Doch was ist mit Randle? Sehen die Knicks ihn tatsächlich nicht als den erhofften Franchise-Player, könnte ein Trade Sinn ergeben, um langfristig Platz für eine neue, eine richtige Nr.1 zu machen. Laut SNY.tv sei New York beim richtigen Preis gesprächsbereit. Dass Randle selbst nun in der Nacht auf Freitag der Franchise bei Instagram entfolgte, dürfte die Spekulationen nur noch weiter anheizen. In Anbetracht seiner Leistungen wird aber wohl kein Rivale bereit sein, die Vorstellungen der Knicks zu erfüllen.
Julius Randle: Findet er doch noch zurück in seinen Rhythmus?
Der 27-Jährige und dessen hochdotierter Vertrag werden der Traditionsfranchise also wohl erhalten bleiben. Für Optimisten ist das auch eine gute Nachricht. Es ist nicht ausgeschlossen, dass Randle trotz der düsteren Monate doch noch in seinen Rhythmus findet und sich dem All-NBA-Niveau der Vorsaison zumindest wieder annähert.
"Es ist eine lange Saison. Vergangenes Jahr sind wir ähnlich gestartet", zeigte sich Coach Thibs, offenbar ein Randle-Optimist, entsprechend entspannt. Tatsächlich stand New York zu einem ähnlichen Zeitpunkt in der Vorsaison auch nur bei einer ausgeglichenen Bilanz, bevor mit einer Siegesserie die Playoffs klargemacht wurden.
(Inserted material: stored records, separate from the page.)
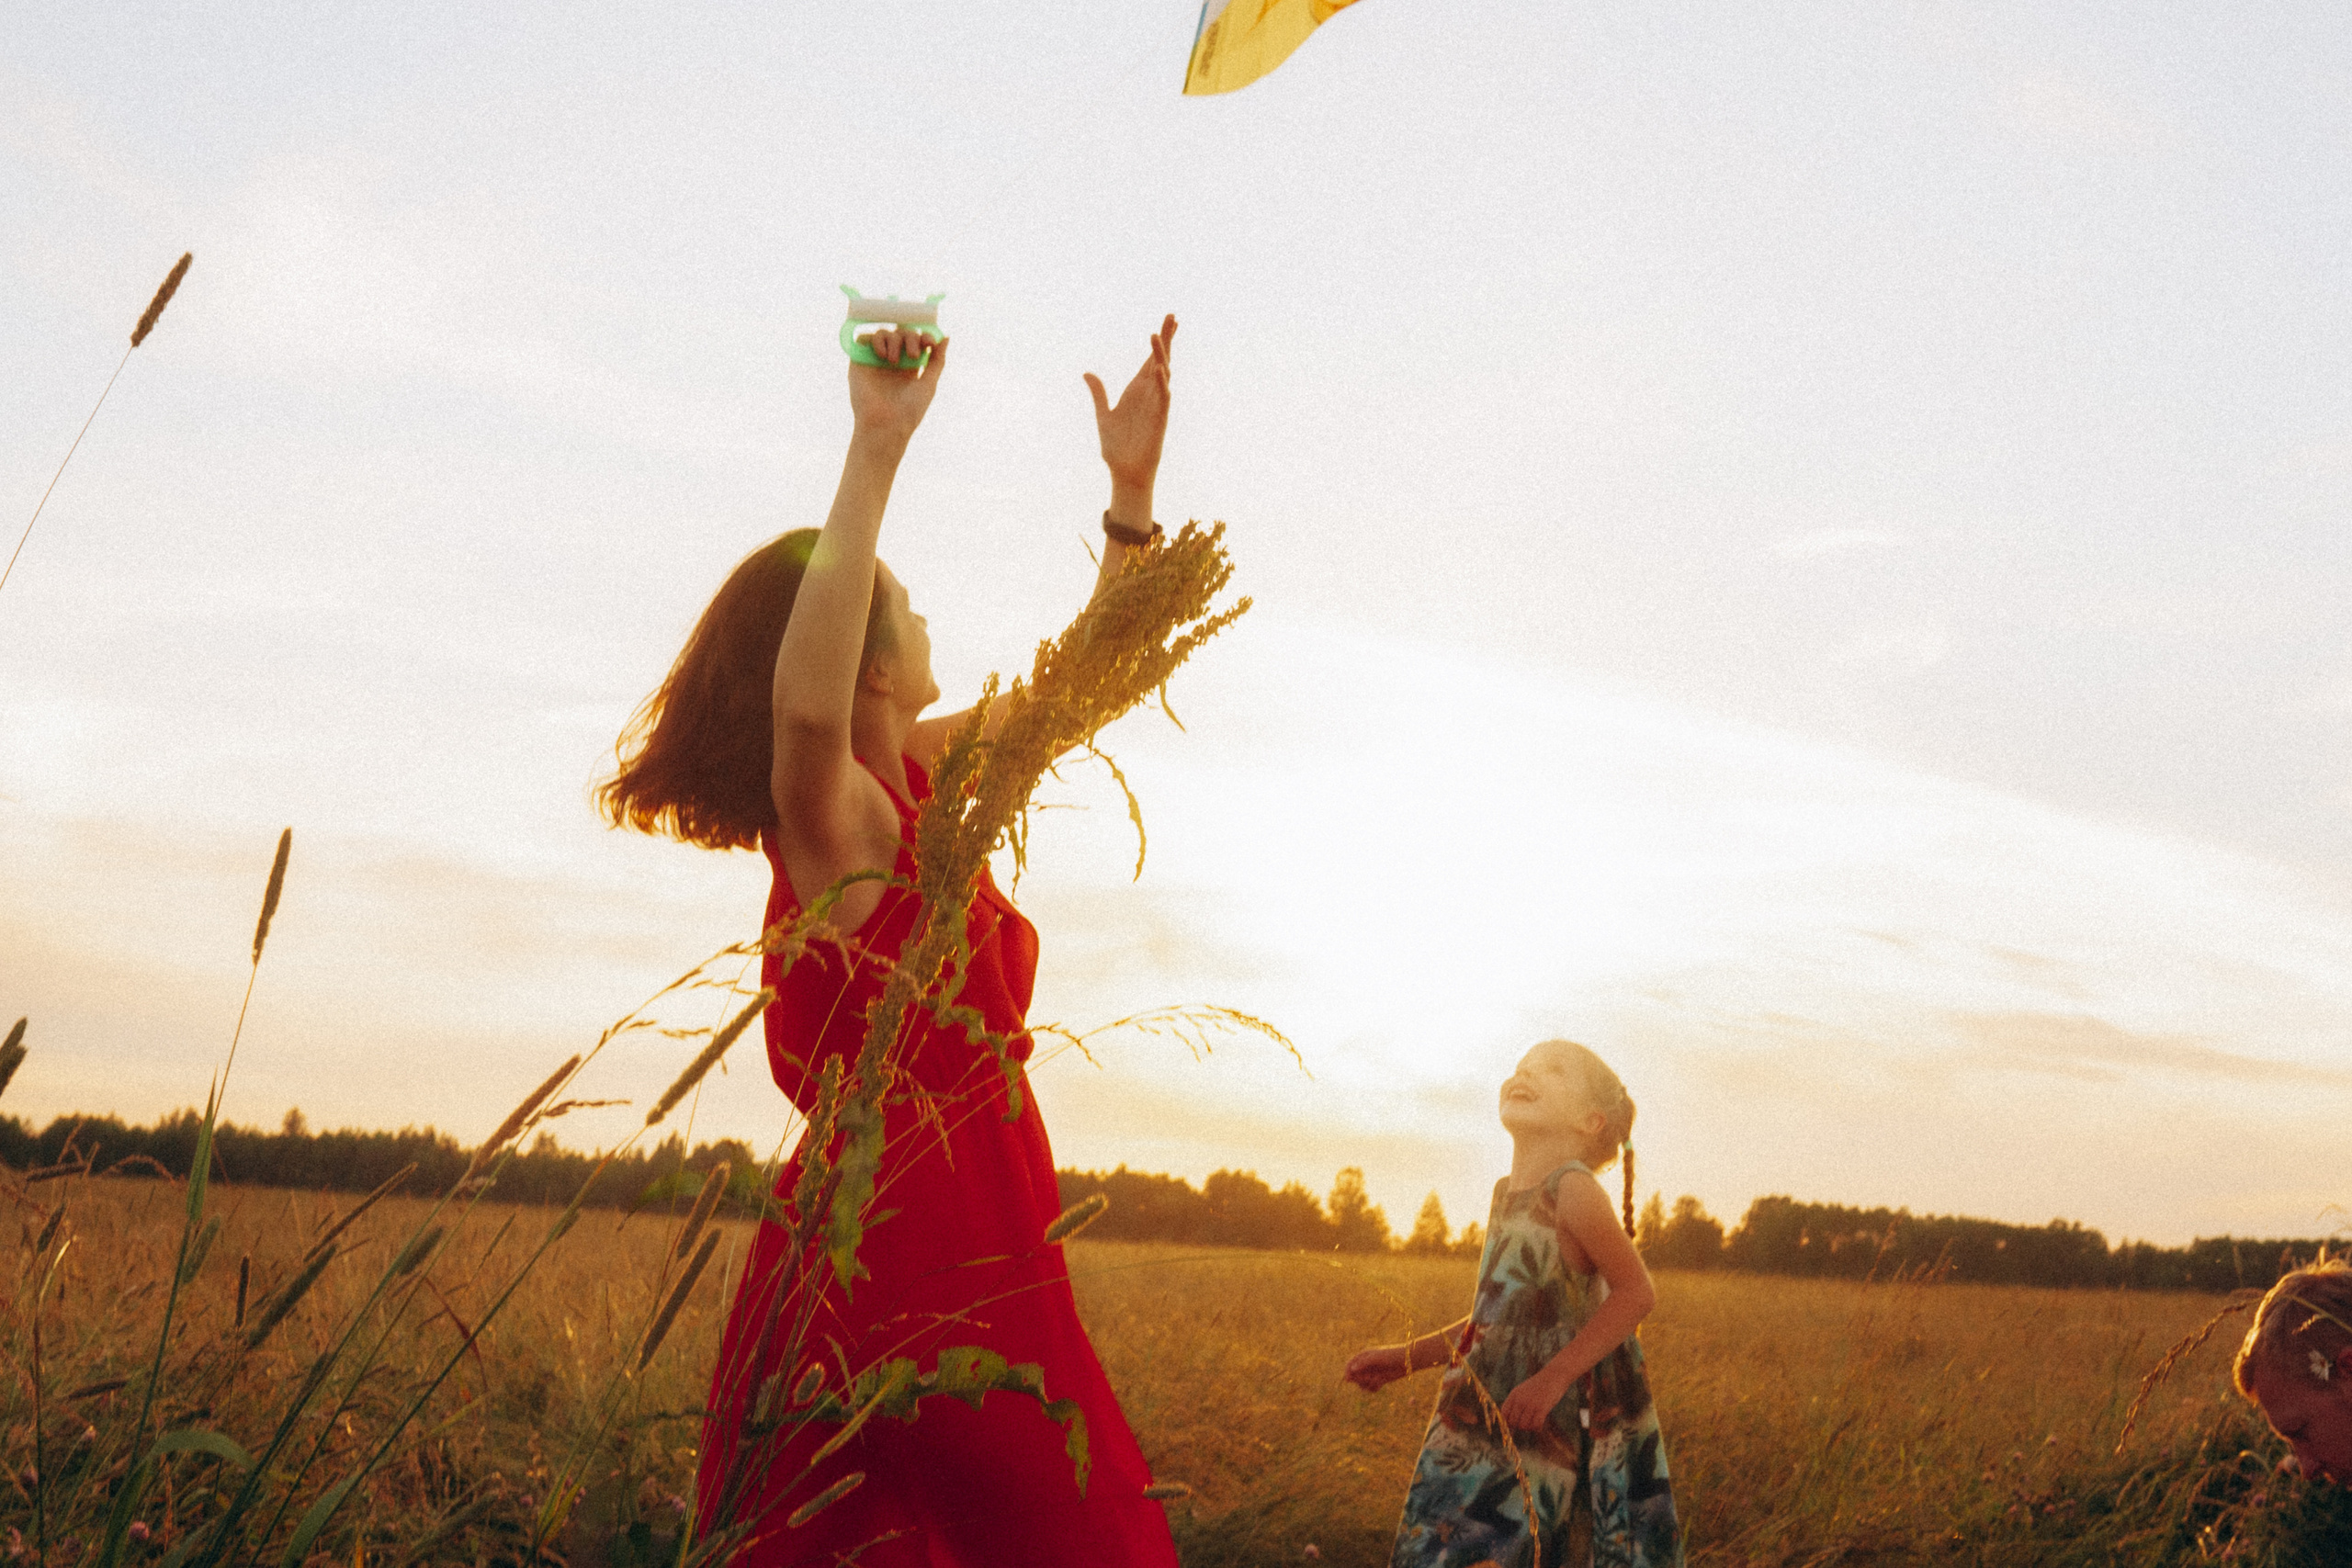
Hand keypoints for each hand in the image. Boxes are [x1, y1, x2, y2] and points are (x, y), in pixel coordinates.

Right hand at [848, 329, 947, 444]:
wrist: (885, 425)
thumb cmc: (910, 410)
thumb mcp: (929, 384)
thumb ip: (937, 360)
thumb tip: (946, 337)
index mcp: (909, 366)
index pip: (916, 340)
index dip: (923, 335)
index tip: (929, 342)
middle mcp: (892, 361)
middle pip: (901, 332)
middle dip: (910, 338)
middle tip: (913, 356)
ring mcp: (875, 360)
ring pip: (884, 333)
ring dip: (893, 340)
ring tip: (894, 361)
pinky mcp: (859, 361)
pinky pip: (864, 338)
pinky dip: (875, 340)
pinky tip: (882, 355)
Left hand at [1084, 315, 1175, 488]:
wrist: (1124, 471)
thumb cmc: (1116, 447)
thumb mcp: (1103, 415)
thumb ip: (1098, 393)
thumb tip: (1087, 373)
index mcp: (1137, 391)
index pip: (1150, 360)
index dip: (1159, 341)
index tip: (1168, 322)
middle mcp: (1149, 394)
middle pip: (1161, 360)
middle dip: (1166, 339)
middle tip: (1171, 316)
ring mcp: (1156, 405)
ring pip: (1162, 375)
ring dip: (1160, 356)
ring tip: (1156, 336)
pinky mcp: (1159, 420)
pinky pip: (1163, 398)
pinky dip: (1161, 384)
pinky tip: (1159, 370)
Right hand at [1342, 1344, 1410, 1392]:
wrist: (1406, 1361)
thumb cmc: (1391, 1356)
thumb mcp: (1376, 1358)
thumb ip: (1363, 1363)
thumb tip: (1351, 1370)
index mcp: (1363, 1357)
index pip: (1350, 1365)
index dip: (1348, 1372)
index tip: (1349, 1379)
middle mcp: (1366, 1366)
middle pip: (1355, 1377)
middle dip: (1360, 1379)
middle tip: (1368, 1378)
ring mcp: (1372, 1374)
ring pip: (1362, 1384)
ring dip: (1368, 1385)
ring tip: (1377, 1380)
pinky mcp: (1379, 1381)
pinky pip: (1371, 1388)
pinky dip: (1374, 1388)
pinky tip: (1381, 1383)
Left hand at [1497, 1368, 1570, 1431]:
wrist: (1554, 1375)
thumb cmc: (1539, 1386)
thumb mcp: (1523, 1391)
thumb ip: (1516, 1403)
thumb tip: (1510, 1422)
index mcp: (1514, 1395)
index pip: (1504, 1415)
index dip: (1509, 1422)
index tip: (1517, 1424)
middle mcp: (1520, 1399)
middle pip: (1513, 1423)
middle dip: (1520, 1427)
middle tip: (1528, 1423)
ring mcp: (1530, 1403)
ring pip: (1524, 1426)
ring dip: (1530, 1428)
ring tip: (1535, 1422)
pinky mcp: (1542, 1407)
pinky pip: (1536, 1425)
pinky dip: (1538, 1428)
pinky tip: (1541, 1424)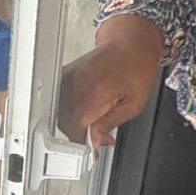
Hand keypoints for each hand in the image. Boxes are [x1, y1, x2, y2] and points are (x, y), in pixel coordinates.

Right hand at [58, 14, 164, 146]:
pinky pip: (58, 100)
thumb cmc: (136, 66)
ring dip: (74, 124)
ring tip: (94, 123)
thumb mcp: (132, 105)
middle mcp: (75, 86)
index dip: (83, 146)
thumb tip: (94, 142)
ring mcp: (68, 79)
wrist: (130, 41)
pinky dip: (68, 111)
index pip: (76, 131)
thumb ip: (108, 125)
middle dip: (80, 137)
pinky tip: (84, 111)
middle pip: (65, 124)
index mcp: (92, 94)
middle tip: (98, 138)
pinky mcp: (65, 75)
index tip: (91, 153)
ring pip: (60, 114)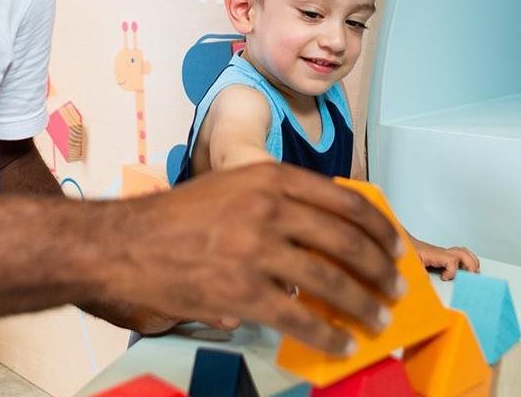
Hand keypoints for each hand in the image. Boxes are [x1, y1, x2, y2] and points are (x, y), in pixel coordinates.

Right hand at [105, 163, 404, 355]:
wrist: (124, 243)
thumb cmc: (178, 217)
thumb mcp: (233, 187)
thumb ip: (279, 202)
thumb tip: (327, 236)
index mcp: (271, 177)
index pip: (346, 202)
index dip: (379, 229)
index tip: (396, 248)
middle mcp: (270, 208)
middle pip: (347, 242)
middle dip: (380, 270)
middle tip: (395, 288)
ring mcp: (257, 251)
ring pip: (331, 282)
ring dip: (363, 306)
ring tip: (377, 320)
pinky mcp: (242, 292)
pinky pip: (300, 319)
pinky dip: (328, 335)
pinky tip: (342, 343)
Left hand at [413, 238, 479, 280]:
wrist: (408, 243)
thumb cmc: (410, 251)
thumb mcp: (413, 263)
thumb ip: (420, 272)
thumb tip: (427, 281)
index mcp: (436, 254)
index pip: (452, 260)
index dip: (451, 271)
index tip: (444, 278)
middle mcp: (443, 252)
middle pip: (463, 254)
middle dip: (471, 266)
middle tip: (470, 278)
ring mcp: (446, 253)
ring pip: (465, 252)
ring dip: (471, 262)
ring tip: (472, 273)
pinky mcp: (446, 255)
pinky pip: (461, 255)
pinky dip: (467, 261)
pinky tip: (464, 270)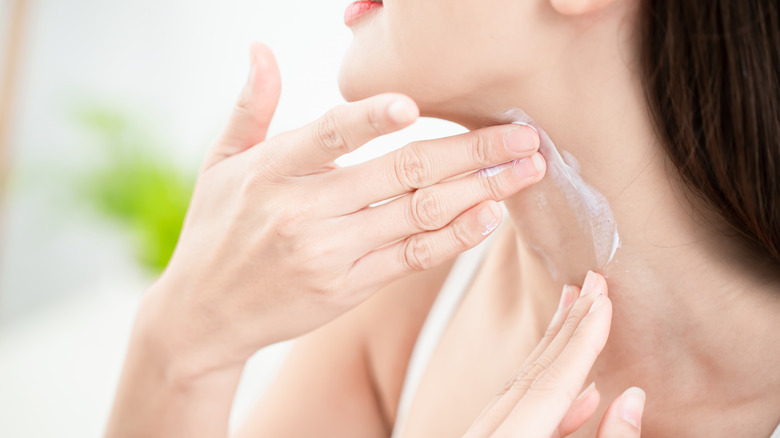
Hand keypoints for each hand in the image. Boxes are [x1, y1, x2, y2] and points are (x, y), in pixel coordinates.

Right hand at [137, 42, 546, 377]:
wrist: (201, 316)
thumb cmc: (214, 231)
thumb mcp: (219, 164)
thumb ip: (251, 106)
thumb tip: (261, 47)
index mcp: (272, 172)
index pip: (328, 135)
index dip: (372, 117)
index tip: (418, 104)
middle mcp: (302, 212)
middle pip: (399, 173)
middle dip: (469, 152)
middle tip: (523, 136)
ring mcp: (329, 254)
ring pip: (418, 215)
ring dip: (479, 191)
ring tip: (524, 172)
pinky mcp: (348, 287)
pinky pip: (412, 259)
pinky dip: (455, 237)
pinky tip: (490, 216)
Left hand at [465, 272, 644, 437]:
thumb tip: (633, 397)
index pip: (551, 384)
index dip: (582, 343)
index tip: (604, 301)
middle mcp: (486, 437)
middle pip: (532, 375)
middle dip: (568, 327)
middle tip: (592, 283)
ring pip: (521, 388)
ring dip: (556, 350)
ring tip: (577, 310)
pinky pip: (521, 416)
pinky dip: (553, 401)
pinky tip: (586, 391)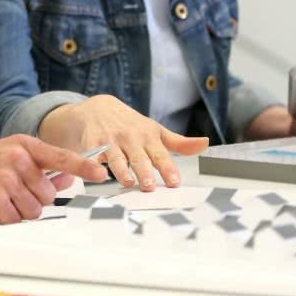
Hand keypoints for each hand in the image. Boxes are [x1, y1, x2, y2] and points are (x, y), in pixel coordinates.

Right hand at [0, 134, 106, 223]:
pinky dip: (4, 218)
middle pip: (48, 194)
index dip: (84, 166)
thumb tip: (66, 176)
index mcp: (22, 146)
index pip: (60, 157)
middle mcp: (17, 159)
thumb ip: (37, 167)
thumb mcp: (5, 156)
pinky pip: (15, 220)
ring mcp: (7, 179)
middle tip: (9, 191)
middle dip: (32, 199)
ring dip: (18, 211)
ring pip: (34, 210)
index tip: (101, 173)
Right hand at [39, 95, 207, 190]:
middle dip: (145, 171)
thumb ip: (178, 143)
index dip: (167, 168)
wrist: (97, 109)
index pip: (160, 154)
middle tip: (151, 186)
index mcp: (148, 136)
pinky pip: (93, 157)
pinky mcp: (91, 144)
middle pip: (139, 158)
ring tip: (128, 182)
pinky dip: (94, 166)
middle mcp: (130, 138)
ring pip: (116, 158)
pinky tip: (97, 174)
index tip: (174, 181)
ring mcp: (110, 141)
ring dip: (122, 171)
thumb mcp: (154, 130)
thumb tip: (204, 144)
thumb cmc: (130, 125)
Damals war aber die Defense deutlich besser - auch deshalb, weil bei der gegnerischen Dreierquote der Glücksfaktor mitgespielt hat. Damals war der Osten schwächer. Damals wartete nicht eines der schwersten Rest-Programme auf die Knicks. Und damals war Julius Randle mitten in einem Career-Year. Im vergangenen Jahr hat fast jedes Rädchen ineinandergegriffen, davon kann mittlerweile keine Rede mehr sein.